BEGIN Dataset excerpts

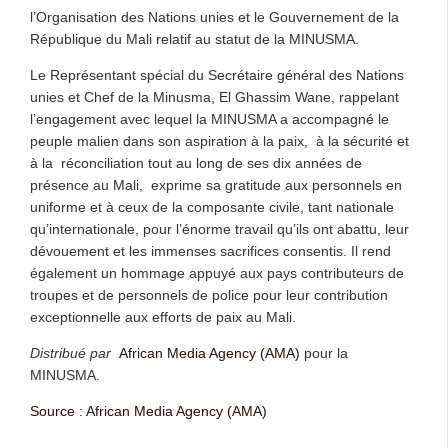
l’Organisation des Nations unies et le Gouvernement de la
République du Mali relatif au statut de la MINUSMA.
Le Représentant spécial du Secrétaire général des Nations
unies et Chef de la Minusma, El Ghassim Wane, rappelant
l’engagement avec lequel la MINUSMA a accompagné le
peuple malien dans son aspiration à la paix, à la sécurité et
à la réconciliation tout au long de ses dix années de
présence au Mali, exprime sa gratitude aux personnels en
uniforme et à ceux de la composante civile, tant nationale
qu’internationale, pour l’énorme travail qu’ils ont abattu, leur
dévouement et les immenses sacrifices consentis. Il rend
également un hommage appuyé aux pays contributeurs de
troupes et de personnels de police pour leur contribution
exceptionnelle aux efforts de paix au Mali.
Distribué par
African Media Agency (AMA)
pour la
MINUSMA.
Source : African Media Agency (AMA)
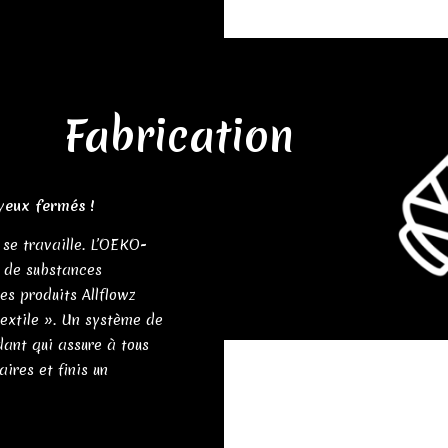
Fabrication
 yeux fermés !
 se travaille. L’OEKO-
e de substances
es produits Allflowz
textile ». Un système de
dant qui assure à tous
aires et finis un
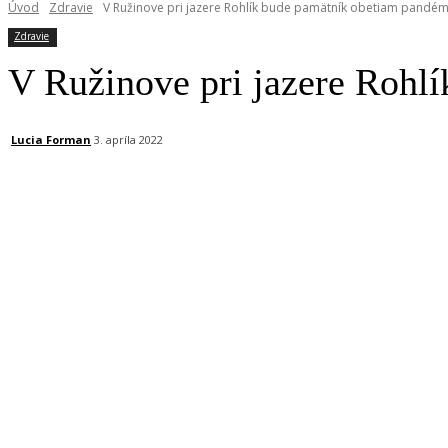
Úvod
Zdravie
V Ružinove pri jazere Rohlík bude pamätník obetiam pandém
Zdravie
V Ružinove pri jazere Rohl
Lucia Forman
3. apríla 2022
Facebook
X
Linkedin
Tumblr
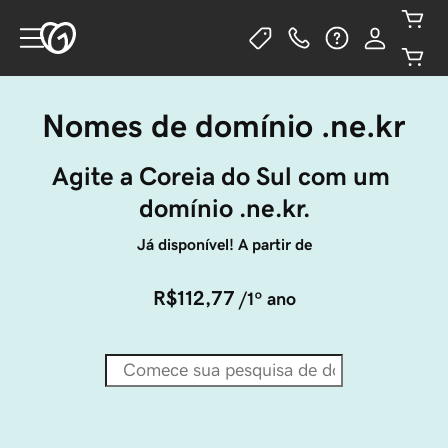
Nomes de domínio .ne.kr
Agite a Coreia do Sul com um 
domínio .ne.kr.
Já disponível! A partir de
R$112,77
/1º ano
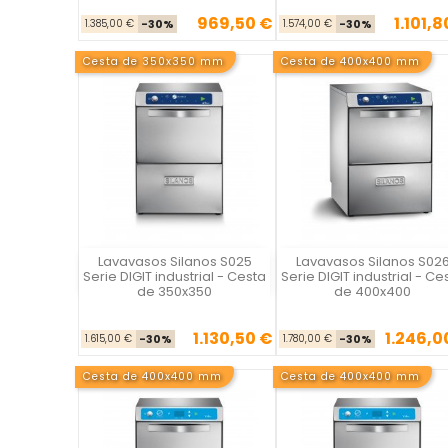
969,50 €
1.101,8
Precio base
Precio
Precio ba
Pre
1.385,00 €
-30%
1.574,00 €
-30%
Cesta de 350x350 mm
Cesta de 400x400 mm
Lavavasos Silanos S025
Lavavasos Silanos S02
Silanos
Silanos
Serie DIGIT industrial - Cesta
Serie DIGIT industrial - Ce
de 350x350
de 400x400
1.130,50 €
1.246,0
Precio base
Precio
Precio ba
Pre
1.615,00 €
-30%
1.780,00 €
-30%
Cesta de 400x400 mm
Cesta de 400x400 mm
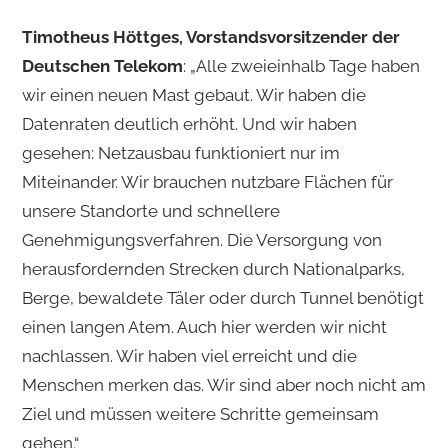
Timotheus Höttges, Vorstandsvorsitzender der
Deutschen Telekom
: „Alle zweieinhalb Tage haben
wir einen neuen Mast gebaut. Wir haben die
Datenraten deutlich erhöht. Und wir haben
gesehen: Netzausbau funktioniert nur im
Miteinander. Wir brauchen nutzbare Flächen für
unsere Standorte und schnellere
Genehmigungsverfahren. Die Versorgung von
herausfordernden Strecken durch Nationalparks,
Berge, bewaldete Täler oder durch Tunnel benötigt
einen langen Atem. Auch hier werden wir nicht
nachlassen. Wir haben viel erreicht und die
Menschen merken das. Wir sind aber noch nicht am
Ziel und müssen weitere Schritte gemeinsam
gehen.“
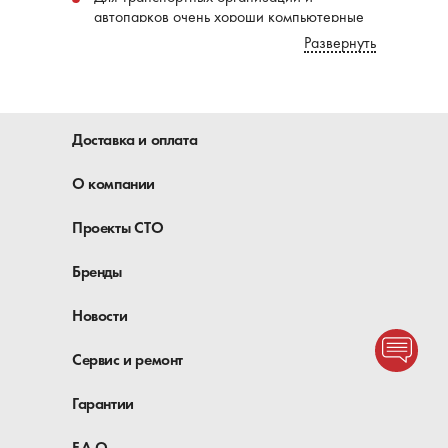
автопарков очень хороши компьютерные
зарядные устройства с полной
Развернуть
автоматикой
Есть в программе Telwin мощные пуско-
зарядные устройства и тележки для
быстрого запуска аккумуляторов грузовых
Доставка и оплата
автомобилей в холодное время.Как
правило, пуско-зарядная тележка
О компании
укомплектована набором инструментов
для обслуживания аккумуляторов,
Проекты СТО
смотрите спецификацию и комплектацию
приборов при покупке.
Бренды
Неплохим спросом пользуются пусковые
устройства-бустеры для хорошего и
Новости
уверенного старта автомобильных
акб зимой.
Сервис и ремонт
Все приборы от Телвин показывать нет
необходимости - мы представили на сайте
Гарантии
только наиболее популярные модели
устройств для зарядки и сервиса
F.A.Q.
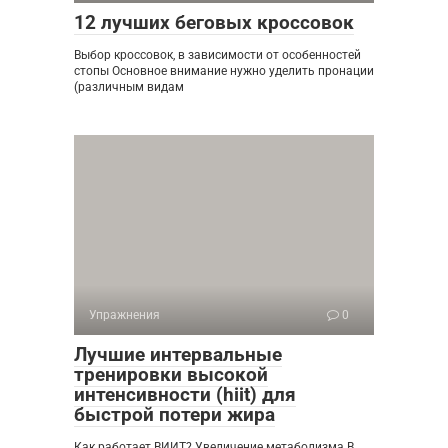
12 лучших беговых кроссовок
Выбор кроссовок, в зависимости от особенностей
стопы Основное внимание нужно уделить пронации
(различным видам
Упражнения
0
Лучшие интервальные
тренировки высокой
интенсивности (hiit) для
быстрой потери жира
Как работает ВИИТ? Увеличение метаболизма В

END Dataset excerpts

- [The problem]
Convert the material, from its first line through the line containing "présence au Mali, exprime", into a Markdown table with the columns Row and Text, one row per line, skipping blank lines. Leave the pictures out.

- [Expected answer]
| Row | Text |
|---|---|
| 1 | l’Organisation des Nations unies et le Gouvernement de la |
| 2 | République du Mali relatif au statut de la MINUSMA. |
| 3 | Le Représentant spécial du Secrétaire général des Nations |
| 4 | unies et Chef de la Minusma, El Ghassim Wane, rappelant |
| 5 | l’engagement avec lequel la MINUSMA a accompagné le |
| 6 | peuple malien dans son aspiration à la paix, à la sécurité et |
| 7 | à la réconciliation tout au long de ses dix années de |
| 8 | présence au Mali, exprime sa gratitude aux personnels en |